Book Review – Small Church Essentials 5

Some folks thrive on change; others dread it.  The reality is that change happens however we might feel about it.  The type and effects of change depend greatly on how we choose to respond to the situation at hand.

Karl Vaters uses the image of a leaky roof in the latest chapter of Small Church Essentials; telling the story of someone who has gotten used to water coming in the house when it rains, and who also doesn’t see the urgency of fixing it when the sun is shining.   While doing the work to fix the problem involves change; it doesn’t take a lot of imagination to recognize that a leaky roof is only going to cause more problems over time.  Change happens either way – we just get to choose how much work it’s going to be in the end.

In his last chapter, and in the last post, Vaters examined the difference between ‘stuck’ and ‘strategic’, and exploring what it means to pursue health as a small congregation.  Now, he has advice that is directed perhaps more specifically to clergy leaders, but which I’d argue is important for anyone in leadership to understand as we work together for the kind of healthy change and growth God desires for us.

In that vein, I’m going to highlight a few of the key points he makes, without going into a tremendous amount of detail; we will soon have copies of this book available to check out at Memorial Baptist Church, or else look up Small Church Essentials by Karl Vater online if you want to order a copy for yourself.

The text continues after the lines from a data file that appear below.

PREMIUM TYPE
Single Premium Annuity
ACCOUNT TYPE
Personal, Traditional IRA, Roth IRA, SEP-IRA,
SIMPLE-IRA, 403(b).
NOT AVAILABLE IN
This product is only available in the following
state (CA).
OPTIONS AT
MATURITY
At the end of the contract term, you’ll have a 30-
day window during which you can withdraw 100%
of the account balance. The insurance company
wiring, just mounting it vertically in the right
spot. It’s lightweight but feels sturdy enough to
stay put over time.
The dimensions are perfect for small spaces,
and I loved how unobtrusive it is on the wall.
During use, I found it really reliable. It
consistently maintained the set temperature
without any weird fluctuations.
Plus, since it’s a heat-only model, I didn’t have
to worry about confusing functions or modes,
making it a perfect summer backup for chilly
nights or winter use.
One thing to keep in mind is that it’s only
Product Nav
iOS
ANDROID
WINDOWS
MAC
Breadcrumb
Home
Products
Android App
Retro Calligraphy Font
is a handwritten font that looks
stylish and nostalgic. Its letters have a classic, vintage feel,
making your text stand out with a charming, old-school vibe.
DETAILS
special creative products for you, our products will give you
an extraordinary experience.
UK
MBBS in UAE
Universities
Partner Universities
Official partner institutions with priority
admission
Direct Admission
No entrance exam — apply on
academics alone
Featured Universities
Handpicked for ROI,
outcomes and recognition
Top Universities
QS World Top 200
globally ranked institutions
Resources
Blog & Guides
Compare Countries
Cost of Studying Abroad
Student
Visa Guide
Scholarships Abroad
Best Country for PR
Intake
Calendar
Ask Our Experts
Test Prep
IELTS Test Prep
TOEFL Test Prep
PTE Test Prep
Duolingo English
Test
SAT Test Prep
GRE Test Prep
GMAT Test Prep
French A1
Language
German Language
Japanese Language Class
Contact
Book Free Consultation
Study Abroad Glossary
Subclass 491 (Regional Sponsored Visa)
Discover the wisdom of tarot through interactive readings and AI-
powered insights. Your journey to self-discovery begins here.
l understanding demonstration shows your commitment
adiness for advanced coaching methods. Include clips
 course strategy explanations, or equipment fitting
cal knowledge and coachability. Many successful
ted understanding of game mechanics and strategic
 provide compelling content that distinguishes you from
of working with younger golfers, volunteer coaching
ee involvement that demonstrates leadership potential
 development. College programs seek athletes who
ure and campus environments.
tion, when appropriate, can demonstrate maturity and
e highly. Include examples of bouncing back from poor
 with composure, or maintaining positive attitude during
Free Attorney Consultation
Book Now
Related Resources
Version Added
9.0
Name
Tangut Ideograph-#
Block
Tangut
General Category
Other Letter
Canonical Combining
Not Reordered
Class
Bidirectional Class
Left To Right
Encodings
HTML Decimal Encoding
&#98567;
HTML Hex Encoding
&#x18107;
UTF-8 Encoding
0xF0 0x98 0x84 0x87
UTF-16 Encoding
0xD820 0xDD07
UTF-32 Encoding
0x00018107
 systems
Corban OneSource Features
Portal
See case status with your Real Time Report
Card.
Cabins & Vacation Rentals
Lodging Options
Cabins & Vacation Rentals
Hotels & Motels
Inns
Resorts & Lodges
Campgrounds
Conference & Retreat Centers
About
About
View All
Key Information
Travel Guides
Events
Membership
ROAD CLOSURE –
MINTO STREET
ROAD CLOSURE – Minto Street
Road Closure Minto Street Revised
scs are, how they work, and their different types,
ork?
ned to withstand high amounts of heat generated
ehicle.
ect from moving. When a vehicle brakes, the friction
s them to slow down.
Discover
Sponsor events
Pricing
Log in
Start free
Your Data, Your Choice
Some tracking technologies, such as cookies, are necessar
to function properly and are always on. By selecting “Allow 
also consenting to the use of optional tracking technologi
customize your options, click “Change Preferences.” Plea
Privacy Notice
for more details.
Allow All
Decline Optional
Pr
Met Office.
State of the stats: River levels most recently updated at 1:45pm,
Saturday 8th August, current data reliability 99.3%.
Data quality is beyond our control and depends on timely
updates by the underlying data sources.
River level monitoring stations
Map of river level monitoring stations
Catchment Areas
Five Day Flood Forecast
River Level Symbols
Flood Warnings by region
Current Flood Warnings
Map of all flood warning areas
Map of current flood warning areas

  1. Tackle big issues immediately following a crisis.  When the going gets tough, and we’re aware of the need, lean prayerfully (not fearfully!) into it.
  2. Deal with problems and face our pain quickly, most of them won’t have time to become big crises.
  3. Always seek feedback on how to make good things better, and do preventative maintenance on the rest.
  4. Be wise about the pace of change (this is a bit of an art form); too fast will lose people, and too slow will also lose people [and miss the purpose of the change]
  5. Be aware of the health level of the church.  Some of the challenging outward tasks that need to be undertaken in a strategic small church will be damaging in a wounded or unhealthy church (he uses the image of trying to run on a broken leg).
    • He uses the same ‘breathing in’ / ‘breathing out’ image for balance for our church lives that we’ve talked about here; describing the core activities which fill us up in order to pour out God’s love and message:
      1. Breathing In: Worship / Fellowship / Discipleship
      2. Breathing Out: Discipleship / Ministry / Evangelism  (Discipleship being a bridge between the two)
  6. Change, not surprise.  – Vaters rightly emphasizes the need for clear communication, especially with leaders, and with the whole congregation.  Part of that communication is to give people time to process important decisions: don’t ask for an important decision on the same day it’s introduced.

I’m going to stop there, because the next thing he starts talking about is decluttering – and that deserves a conversation all of its own…

Which of these elements resonate the most strongly with you?  Where do you see places we can improve and build on?